Written task a: Copy the lines of the records from their beginning through the line containing "family: Strombidae", inclusive. Omit the pictures from your copy.

Document section:

9
NOP and Stack Group of Instructions
Stack and the stack pointer
Reading from the stack
Writing to the stack
Instruction type POP rp
Instruction type PUSH rp
Instruction type LXI SP, d16
Instruction type SPHL
Instruction type XTHL
Instruction type INX SP
Instruction type DCX SP
Instruction type DAD SP
Instruction type NOP
Questions
A total of nine instruction types covering 15 instructions will be explained in this chapter.
The NOP and stack group of instructions are discussed in depth in this chapter. In the first half, the role of the stack pointer (SP) is explained and the various instruction types are dealt with in the remaining part of the chapter.
9.1 STACK AND THE STACK POINTER
Stack is a LIFO (last in, first out) data structure implemented in the RAM area and is used to store addresses and data, when the microprocessor branches to a subroutine. Subroutines are discussed in the next chapter.

[Stored items]
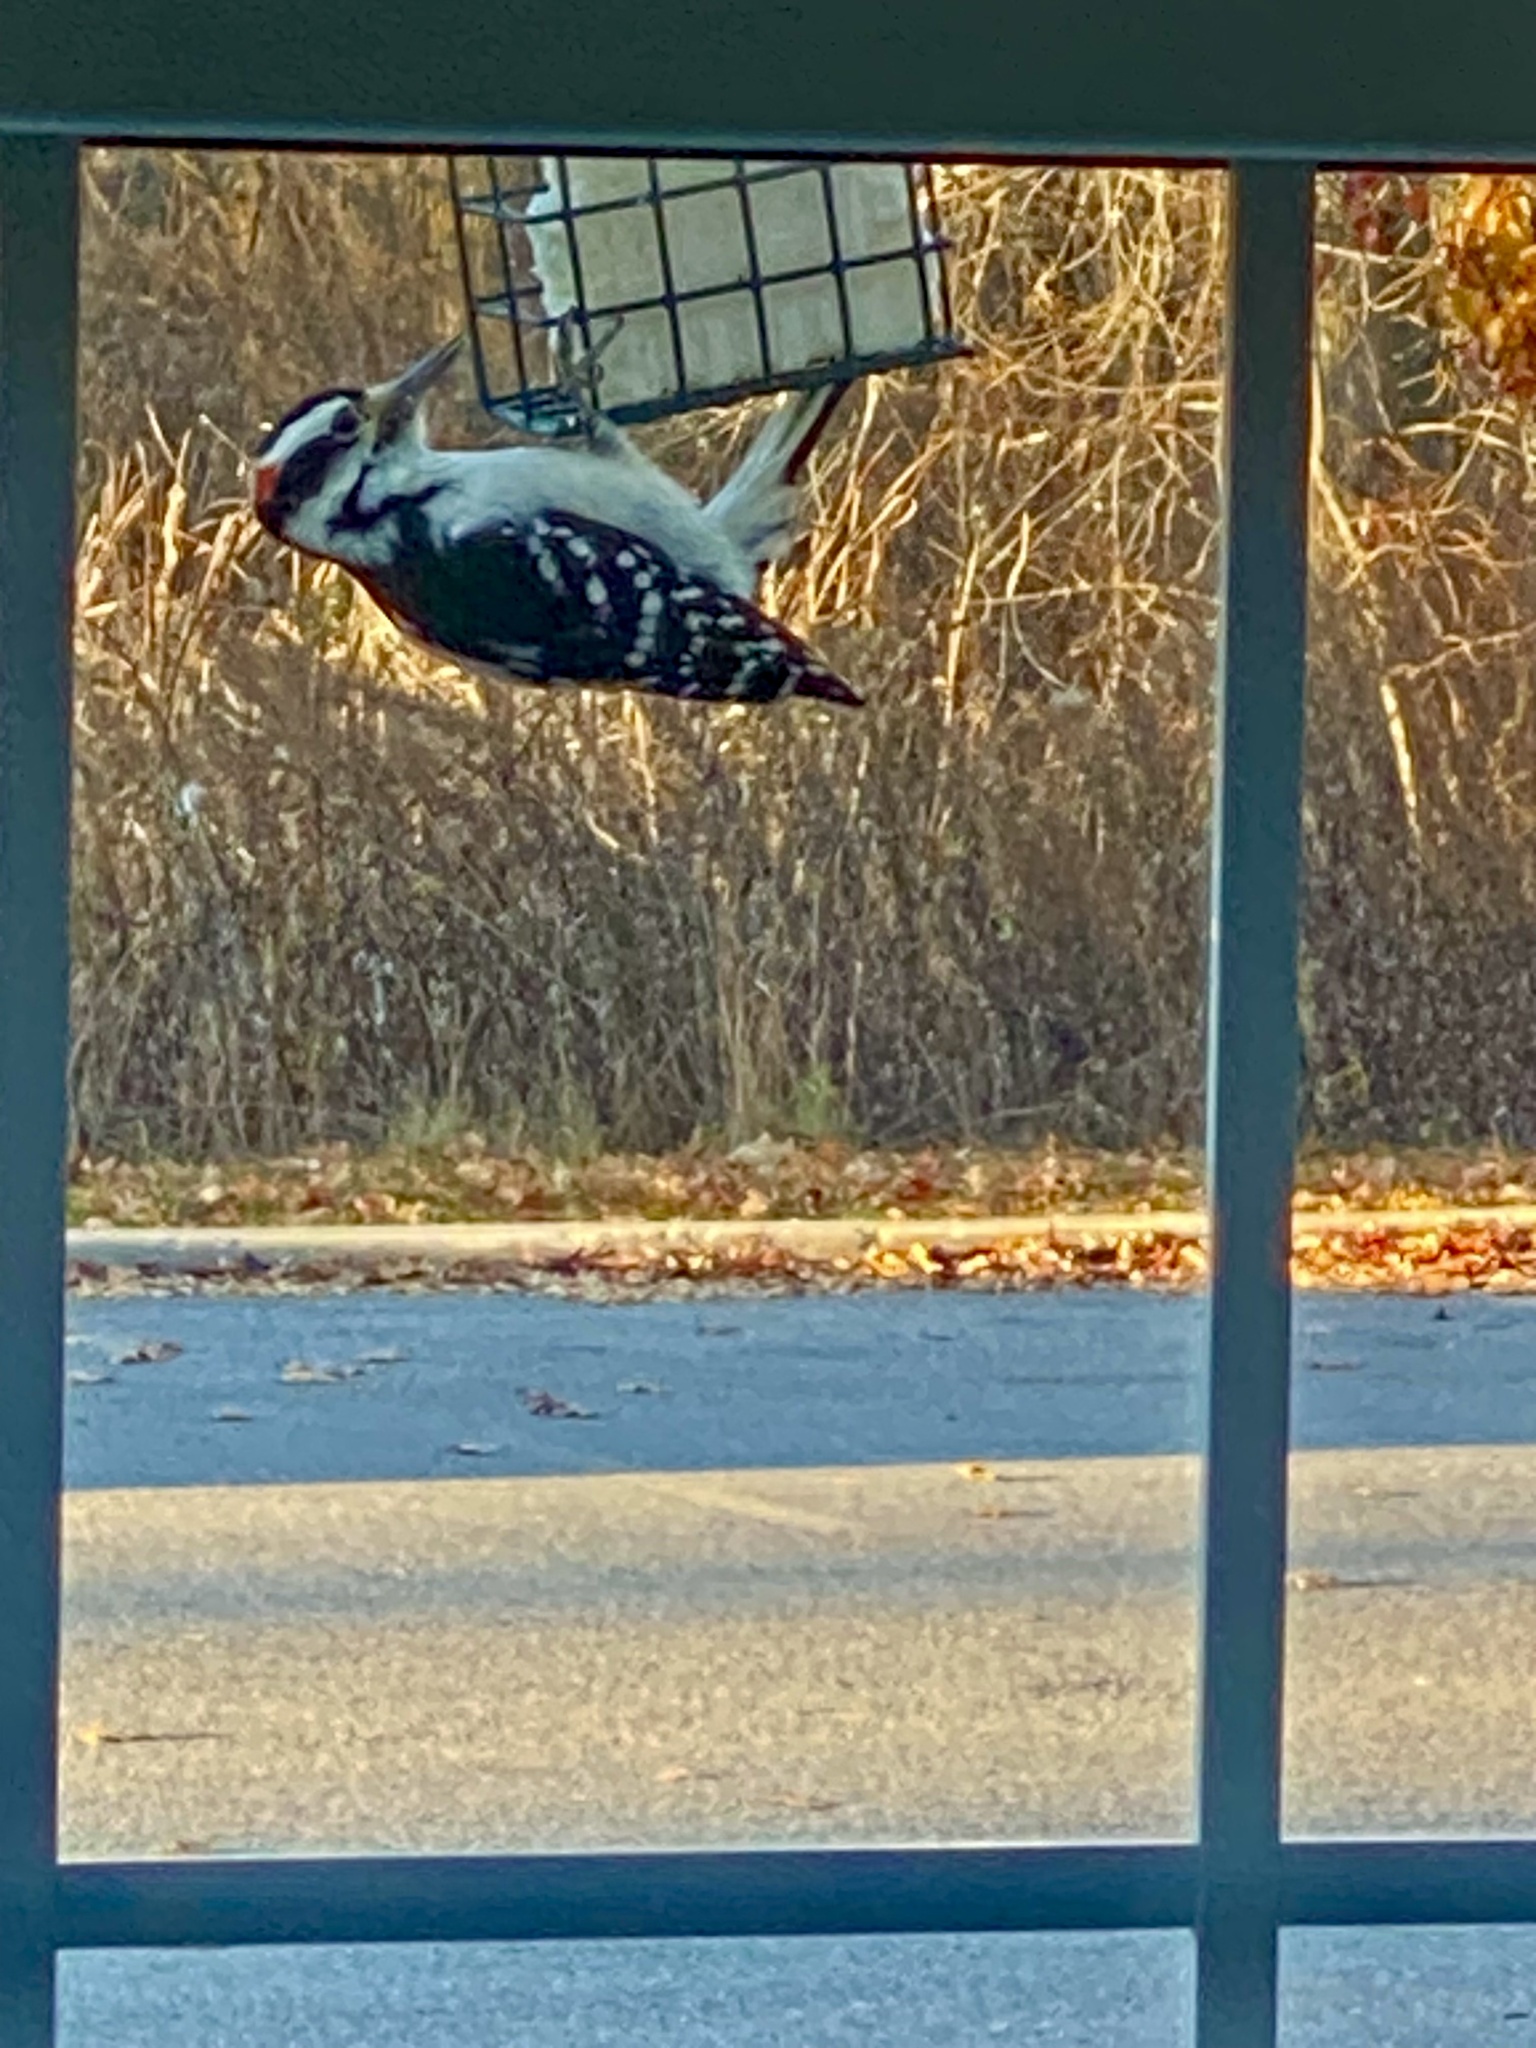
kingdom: Animalia
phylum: Chordata
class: Aves
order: Piciformes
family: Picidae
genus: Leuconotopicus
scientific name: Leuconotopicus villosus
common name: Hairy woodpecker
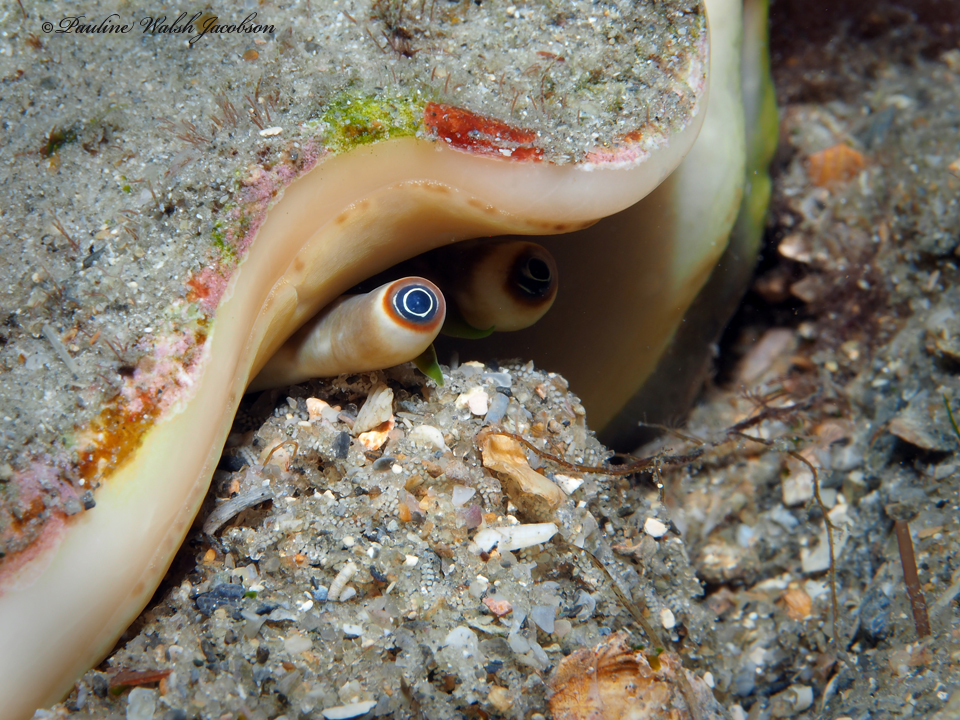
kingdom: Animalia
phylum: Mollusca
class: Gastropoda
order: Littorinimorpha
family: Strombidae
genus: Macrostrombus
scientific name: Macrostrombus costatus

Written task b: According to the chapter on the NOP and stack group of instructions, how many instruction types and instructions does it explain?

Right answer a:
kingdom: Animalia
phylum: Chordata
class: Aves
order: Piciformes
family: Picidae
genus: Leuconotopicus
scientific name: Leuconotopicus villosus
common name: Hairy woodpecker
kingdom: Animalia
phylum: Mollusca
class: Gastropoda
order: Littorinimorpha
family: Strombidae

Right answer b: Nine instruction types covering 15 instructions.